Discourse of Satitwa in the Epic Ramayana: A Mechanism to Control Woman’s Sexuality in Hindu Social System
DOI:
https://doi.org/10.3126/tja.v2i01.82757Keywords:
Discourse, Hindu society, power, Ramayana, sexual purityAbstract
This paper explores how the discourse of sexual purity (satitwa) is constructed in the Hindu epic Ramayana as a mechanism for regulating female subjectivity. In the Hindu social system, controlling female sexuality is not merely a matter of personal virtue but is deeply tied to maintaining familial harmony, preserving caste lineage, and fulfilling spiritual ideals such as purity and liberation. For centuries, Hindu norms have mandated that women bear the same bloodline as their husbands and undergo prescribed samskāras and rituals to ensure social order. Within this framework, a husband’s role extends beyond physical protection to guarding his wife’s sexual integrity, thereby safeguarding the moral and genealogical legitimacy of the family.

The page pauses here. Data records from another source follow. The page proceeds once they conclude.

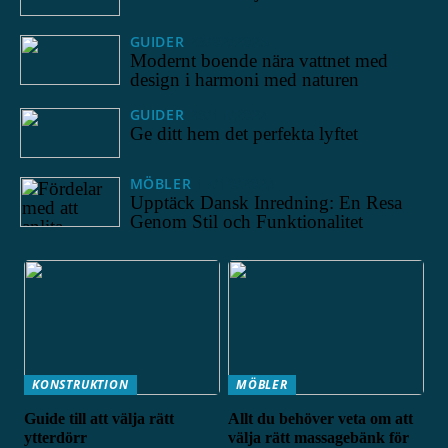
GUIDER
23/02/2025
Modernt boende nära vattnet med
design i harmoni med naturen
GUIDER
28/11/2024
Ge ditt hem det perfekta lyftet
MÖBLER
17/10/2024
Upptäck Dansk Inredning: En Resa
Genom Stil och Funktionalitet
KONSTRUKTION
MÖBLER
Guide till att välja rätt
Allt du behöver veta om att
ytterdörr
välja rätt massagebänk för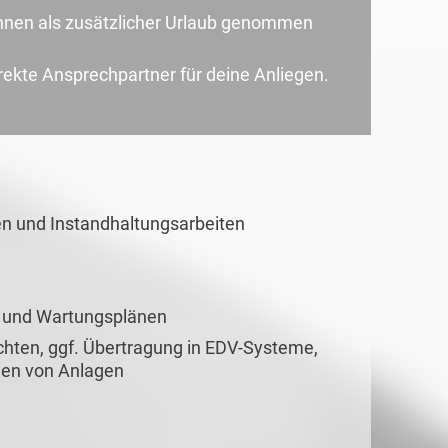
nen als zusätzlicher Urlaub genommen
irekte Ansprechpartner für deine Anliegen.
n und Instandhaltungsarbeiten
- und Wartungsplänen
chten, ggf. Übertragung in EDV-Systeme,
gen von Anlagen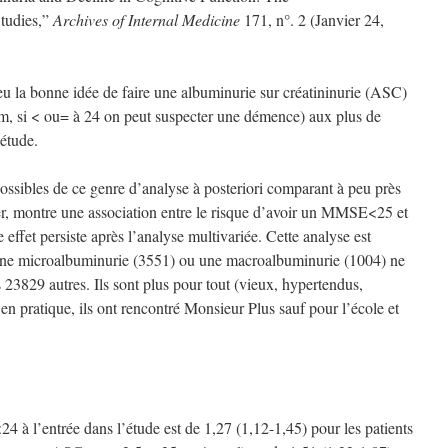
dies,”
Archives of Internal Medicine
171, n°. 2 (Janvier 24,
eu la bonne idée de faire une albuminurie sur créatininurie (ASC)
, si < ou= à 24 on peut suspecter une démence) aux plus de
 étude.
 possibles de ce genre d’analyse à posteriori comparant à peu près
rer, montre une association entre le risque d’avoir un MMSE<25 et
effet persiste après l’analyse multivariée. Cette analyse est
c une microalbuminurie (3551) ou une macroalbuminurie (1004) ne
23829 autres. Ils sont plus pour tout (vieux, hypertendus,
 en pratique, ils ont rencontré Monsieur Plus sauf pour l’école et
 à l’entrée dans l’étude est de 1,27 (1,12-1,45) pour les patients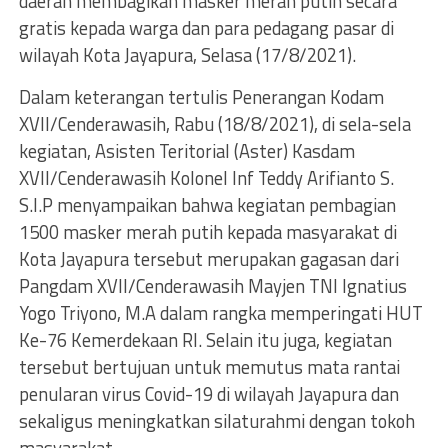
daerah membagikan masker merah putih secara
gratis kepada warga dan para pedagang pasar di
wilayah Kota Jayapura, Selasa (17/8/2021).
Dalam keterangan tertulis Penerangan Kodam
XVII/Cenderawasih, Rabu (18/8/2021), di sela-sela
kegiatan, Asisten Teritorial (Aster) Kasdam
XVII/Cenderawasih Kolonel Inf Teddy Arifianto S.
S.I.P menyampaikan bahwa kegiatan pembagian
1500 masker merah putih kepada masyarakat di
Kota Jayapura tersebut merupakan gagasan dari
Pangdam XVII/Cenderawasih Mayjen TNI Ignatius
Yogo Triyono, M.A dalam rangka memperingati HUT
Ke-76 Kemerdekaan RI. Selain itu juga, kegiatan
tersebut bertujuan untuk memutus mata rantai
penularan virus Covid-19 di wilayah Jayapura dan
sekaligus meningkatkan silaturahmi dengan tokoh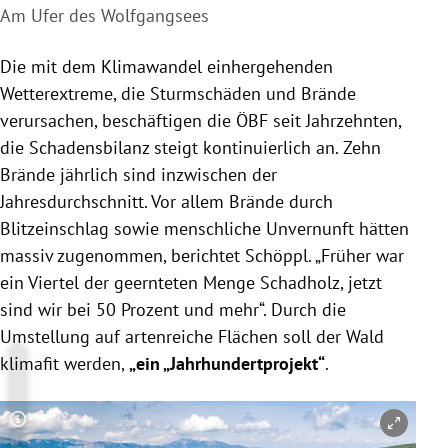
Am Ufer des Wolfgangsees
Die mit dem Klimawandel einhergehenden
Wetterextreme, die Sturmschäden und Brände
verursachen, beschäftigen die ÖBF seit Jahrzehnten,
die Schadensbilanz steigt kontinuierlich an. Zehn
Brände jährlich sind inzwischen der
Jahresdurchschnitt. Vor allem Brände durch
Blitzeinschlag sowie menschliche Unvernunft hätten
massiv zugenommen, berichtet Schöppl. „Früher war
ein Viertel der geernteten Menge Schadholz, jetzt
sind wir bei 50 Prozent und mehr“. Durch die
Umstellung auf artenreiche Flächen soll der Wald
klimafit werden,
„ein „Jahrhundertprojekt“
.
Copyright-Hinweis öffnen/schließen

The Ramayana exemplifies this sexual grounding of social order, where any suspicion regarding a woman’s chastity invites scrutiny, trials, and public judgment. By employing Foucauldian discourse analysis, this paper critically examines how satitwa is discursively produced and how violence against Sita becomes justified as a necessary act to reassert male authority and affirm the husband’s role as the ‘protector of truth.’ Conceptually, the study argues that the discourse of sexual purity in the epic internalizes power, diffuses it into everyday life, and legitimizes structural violence under the guise of dharma. Theoretically, the paper challenges conventional gender relations in Hindu society and seeks to interrogate the normalized violence against women through the lens of contemporary feminist thought.